When corrosion cells form on rebar, the rust on the surface increases the size of the corroding steel member. This expansion causes the concrete to crack under pressure and loose the bond to the steel. This condition is usually much more serious than a surface spall or the appearance of flaking on a surface, as it involves structural issues and loss of strength in tension of the concrete.

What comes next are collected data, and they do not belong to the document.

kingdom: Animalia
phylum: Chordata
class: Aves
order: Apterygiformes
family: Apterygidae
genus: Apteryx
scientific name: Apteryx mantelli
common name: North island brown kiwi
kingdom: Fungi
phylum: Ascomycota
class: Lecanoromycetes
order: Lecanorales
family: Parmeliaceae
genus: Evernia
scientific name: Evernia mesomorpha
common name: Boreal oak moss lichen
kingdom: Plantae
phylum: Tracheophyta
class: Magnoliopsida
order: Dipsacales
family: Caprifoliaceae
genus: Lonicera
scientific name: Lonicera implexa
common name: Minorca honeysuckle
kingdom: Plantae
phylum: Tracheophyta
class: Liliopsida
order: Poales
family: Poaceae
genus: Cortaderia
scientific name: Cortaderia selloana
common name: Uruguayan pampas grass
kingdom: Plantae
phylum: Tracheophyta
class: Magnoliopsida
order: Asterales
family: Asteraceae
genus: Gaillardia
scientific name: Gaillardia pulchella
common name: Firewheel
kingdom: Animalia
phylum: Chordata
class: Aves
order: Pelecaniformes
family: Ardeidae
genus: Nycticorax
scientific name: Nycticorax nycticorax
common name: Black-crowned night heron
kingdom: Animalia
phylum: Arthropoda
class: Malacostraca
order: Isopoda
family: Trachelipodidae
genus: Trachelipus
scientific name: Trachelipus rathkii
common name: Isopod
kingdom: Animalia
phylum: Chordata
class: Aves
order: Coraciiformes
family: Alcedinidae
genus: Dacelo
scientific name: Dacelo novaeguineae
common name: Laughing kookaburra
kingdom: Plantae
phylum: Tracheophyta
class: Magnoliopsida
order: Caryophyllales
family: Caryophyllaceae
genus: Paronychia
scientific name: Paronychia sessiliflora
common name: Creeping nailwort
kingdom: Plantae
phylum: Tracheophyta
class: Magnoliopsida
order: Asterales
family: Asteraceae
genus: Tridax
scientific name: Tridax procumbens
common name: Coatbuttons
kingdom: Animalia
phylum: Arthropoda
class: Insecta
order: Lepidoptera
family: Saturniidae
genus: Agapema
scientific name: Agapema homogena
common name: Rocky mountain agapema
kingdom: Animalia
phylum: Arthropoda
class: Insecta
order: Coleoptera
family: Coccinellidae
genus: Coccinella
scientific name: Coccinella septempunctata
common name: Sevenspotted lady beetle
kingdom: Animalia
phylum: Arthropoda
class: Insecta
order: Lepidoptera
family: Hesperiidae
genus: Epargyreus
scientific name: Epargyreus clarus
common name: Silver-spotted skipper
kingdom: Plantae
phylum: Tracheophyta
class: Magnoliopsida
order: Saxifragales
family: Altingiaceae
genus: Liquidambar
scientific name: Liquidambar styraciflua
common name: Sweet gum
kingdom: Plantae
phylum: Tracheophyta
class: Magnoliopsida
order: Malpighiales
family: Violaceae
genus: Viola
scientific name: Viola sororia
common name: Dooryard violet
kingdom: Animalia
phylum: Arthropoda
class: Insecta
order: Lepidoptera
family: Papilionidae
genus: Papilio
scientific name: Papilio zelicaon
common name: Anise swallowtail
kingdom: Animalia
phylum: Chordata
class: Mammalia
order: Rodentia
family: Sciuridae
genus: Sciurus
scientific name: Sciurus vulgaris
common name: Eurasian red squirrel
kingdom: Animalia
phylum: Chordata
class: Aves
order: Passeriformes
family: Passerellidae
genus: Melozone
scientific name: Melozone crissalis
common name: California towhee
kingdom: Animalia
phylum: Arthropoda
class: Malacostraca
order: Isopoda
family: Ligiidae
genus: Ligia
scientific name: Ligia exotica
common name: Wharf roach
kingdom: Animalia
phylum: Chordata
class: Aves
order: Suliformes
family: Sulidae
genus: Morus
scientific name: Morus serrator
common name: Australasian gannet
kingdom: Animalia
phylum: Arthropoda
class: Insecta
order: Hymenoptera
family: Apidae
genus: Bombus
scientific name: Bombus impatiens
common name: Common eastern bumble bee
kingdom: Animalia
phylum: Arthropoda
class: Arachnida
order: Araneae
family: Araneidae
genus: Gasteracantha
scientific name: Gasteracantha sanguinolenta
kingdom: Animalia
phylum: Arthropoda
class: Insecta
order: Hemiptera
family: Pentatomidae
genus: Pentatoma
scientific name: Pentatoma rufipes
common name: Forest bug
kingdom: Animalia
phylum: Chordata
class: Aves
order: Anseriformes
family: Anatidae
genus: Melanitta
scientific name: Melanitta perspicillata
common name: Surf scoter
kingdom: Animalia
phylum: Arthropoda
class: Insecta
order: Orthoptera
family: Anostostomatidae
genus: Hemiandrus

While use of air entrained concretes and proper placement procedures are recognized to avoid Freeze Thaw effects, too often, not a lot of importance is placed on on waterproofing a concrete to stop contaminates from entering the matrix. As water enters carrying contaminates to the depth of the steel another very important event in the preservation of concrete is overlooked! The high pH of new concrete [13-13.2 pH] forms an oxide on the steel surface that is called the "Passivating Layer". This layer, when present does not allow corrosion cells [Rust] to form. As a pH drops to lower levels the passivating layer is lost and corrosion is able to start. At a pH of 13, 7,000 ppm of chlorides are required to initiate corrosion. When the pH drops down to 11.5 that chloride threshold is now only 70 ppm before corrosion can commence. Once this type of corrosion starts, it's a matter of time in a high moisture/oxygen environment the rust develops to the point it begins to spall. Concretes need to be waterproofed as soon as possible to avoid this type of spall activity. StableCrete is a product applied to concrete, that is absorbed into the matrix where it forms a solid Inside the concrete. In addition to waterproofing, this application stops carbonation of a concrete surface. Carbonation starts as soon as the atmosphere, laden with Co2 reaches a concrete surface. This instantly begins to lower the pH of a concrete material.